Digitalization of materials processing: the case of battery manufacturing

Alejandro Franco

Université de Picardie Jules Verne, France


Dr. Alejandro A. Franco was born in Argentina and he is Full Professor at Université de Picardie Jules Verne in Amiens, France and Honorary Member of the Institut Universitaire de France.

He is the leader of the Theory Open Platform at the ALISTORE European Research Institute.

He holds an ERC (European Research Council) consolidator grant for his project ARTISTIC on the digitalization of battery manufacturing processes based on multiscale modeling and artificial intelligence. He also holds an ERC Proof of Concept grant for his project SMARTISTIC on the assistance of battery manufacturers using digital tools.

He is the Chairman of the Expert Group “Digitalization” in the European LiPLANET battery pilot lines network and he won the French Prize for Pedagogy Innovation 2019 for his use of Virtual Reality to teach battery sciences.

He is the author of 135+ peer-reviewed publications, 19 patents, 12 book chapters and delivered 120+ invited presentations in international conferences and 50+ invited seminars in several industries and academic institutions.

He is consulting expert of an important battery gigafactory company. He is grantee of the CNRS INNOVATION RISE programme for the creation of startup, and he is editorial/editorial advisory board member of the journals Batteries & Supercaps, Energy Storage Materials (special issue about AI applied to energy materials), Energy Technology and Scientific Reports.
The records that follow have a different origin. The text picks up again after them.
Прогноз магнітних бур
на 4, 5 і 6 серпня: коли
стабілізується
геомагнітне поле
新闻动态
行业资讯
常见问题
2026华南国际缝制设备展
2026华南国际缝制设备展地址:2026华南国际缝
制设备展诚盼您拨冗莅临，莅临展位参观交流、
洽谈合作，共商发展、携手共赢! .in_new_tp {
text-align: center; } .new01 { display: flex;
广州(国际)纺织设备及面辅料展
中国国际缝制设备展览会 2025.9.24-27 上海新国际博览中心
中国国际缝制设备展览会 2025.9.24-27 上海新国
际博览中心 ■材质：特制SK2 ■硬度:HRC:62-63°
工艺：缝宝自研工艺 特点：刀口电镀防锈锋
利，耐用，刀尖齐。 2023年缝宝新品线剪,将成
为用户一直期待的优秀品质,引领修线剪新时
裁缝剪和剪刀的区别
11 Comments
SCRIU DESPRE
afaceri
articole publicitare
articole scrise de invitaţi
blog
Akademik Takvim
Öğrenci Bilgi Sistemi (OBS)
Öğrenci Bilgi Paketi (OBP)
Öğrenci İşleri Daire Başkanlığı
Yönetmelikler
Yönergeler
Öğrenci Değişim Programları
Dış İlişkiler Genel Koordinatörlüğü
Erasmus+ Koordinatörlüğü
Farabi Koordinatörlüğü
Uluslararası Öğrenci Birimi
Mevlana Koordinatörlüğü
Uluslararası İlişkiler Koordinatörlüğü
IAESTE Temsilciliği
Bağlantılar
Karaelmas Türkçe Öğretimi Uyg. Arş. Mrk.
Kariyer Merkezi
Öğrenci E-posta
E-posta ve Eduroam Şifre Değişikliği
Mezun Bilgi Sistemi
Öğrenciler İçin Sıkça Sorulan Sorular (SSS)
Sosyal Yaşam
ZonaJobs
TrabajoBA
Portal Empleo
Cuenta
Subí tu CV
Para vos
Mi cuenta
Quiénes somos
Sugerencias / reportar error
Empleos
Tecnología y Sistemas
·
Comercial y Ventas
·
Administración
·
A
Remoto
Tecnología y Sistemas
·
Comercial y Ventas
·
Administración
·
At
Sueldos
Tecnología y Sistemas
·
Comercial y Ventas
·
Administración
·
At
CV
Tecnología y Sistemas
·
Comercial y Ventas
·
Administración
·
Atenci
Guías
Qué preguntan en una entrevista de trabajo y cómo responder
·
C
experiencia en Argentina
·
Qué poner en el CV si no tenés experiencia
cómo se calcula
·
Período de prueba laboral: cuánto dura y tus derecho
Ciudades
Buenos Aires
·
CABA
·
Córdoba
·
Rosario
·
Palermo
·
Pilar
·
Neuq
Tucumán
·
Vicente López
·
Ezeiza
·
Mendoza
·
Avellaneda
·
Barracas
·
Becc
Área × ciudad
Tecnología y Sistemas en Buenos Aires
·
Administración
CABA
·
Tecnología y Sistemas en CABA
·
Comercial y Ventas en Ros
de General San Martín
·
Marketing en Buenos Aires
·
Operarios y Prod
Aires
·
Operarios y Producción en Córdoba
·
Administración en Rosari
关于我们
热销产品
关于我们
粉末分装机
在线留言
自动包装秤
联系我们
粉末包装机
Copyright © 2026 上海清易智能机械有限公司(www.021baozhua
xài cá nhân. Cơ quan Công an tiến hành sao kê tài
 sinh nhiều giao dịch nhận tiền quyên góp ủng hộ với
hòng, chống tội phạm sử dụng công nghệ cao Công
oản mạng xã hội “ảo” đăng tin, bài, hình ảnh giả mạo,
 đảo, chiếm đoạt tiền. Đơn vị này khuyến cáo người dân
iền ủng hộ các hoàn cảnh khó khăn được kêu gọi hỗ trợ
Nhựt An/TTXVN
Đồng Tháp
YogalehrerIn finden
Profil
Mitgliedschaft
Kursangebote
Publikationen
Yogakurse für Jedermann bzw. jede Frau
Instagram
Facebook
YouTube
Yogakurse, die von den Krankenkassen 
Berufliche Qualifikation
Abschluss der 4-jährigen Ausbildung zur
Digitalization of materials processing: the case of battery manufacturing

The manufacturing of lithium ion batteries is a complex process involving multiple steps and multiple parameters. The electrode properties, determining the practical properties of these batteries (e.g. capacity, lifetime, safety) are strongly influenced by the choice of the manufacturing parameters values (e.g. slurry formulation, coating speed, drying rate, calendering pressure). The optimization of this process by trial-and-error approaches is time consuming and costly.

The use of digitalization of the materials processing in battery manufacturing emerges as a game changer: it allows accelerating the optimization and performing inverse design of manufacturing processes. But have electronic, atomistic or molecular simulations a role to play to solve such a problem which refers mostly to the meso and macroscales?  By using as an example some selected results obtained in the ERC-funded ARTISTIC project (, I will discuss how digitalization at the meso and macroscales are enough to optimize battery manufacturing for materials and processes of high relevance for industry.

Furthermore, challenges and possible opportunities to make helpful use of electronic, atomistic or molecular simulations in materials processing will be discussed.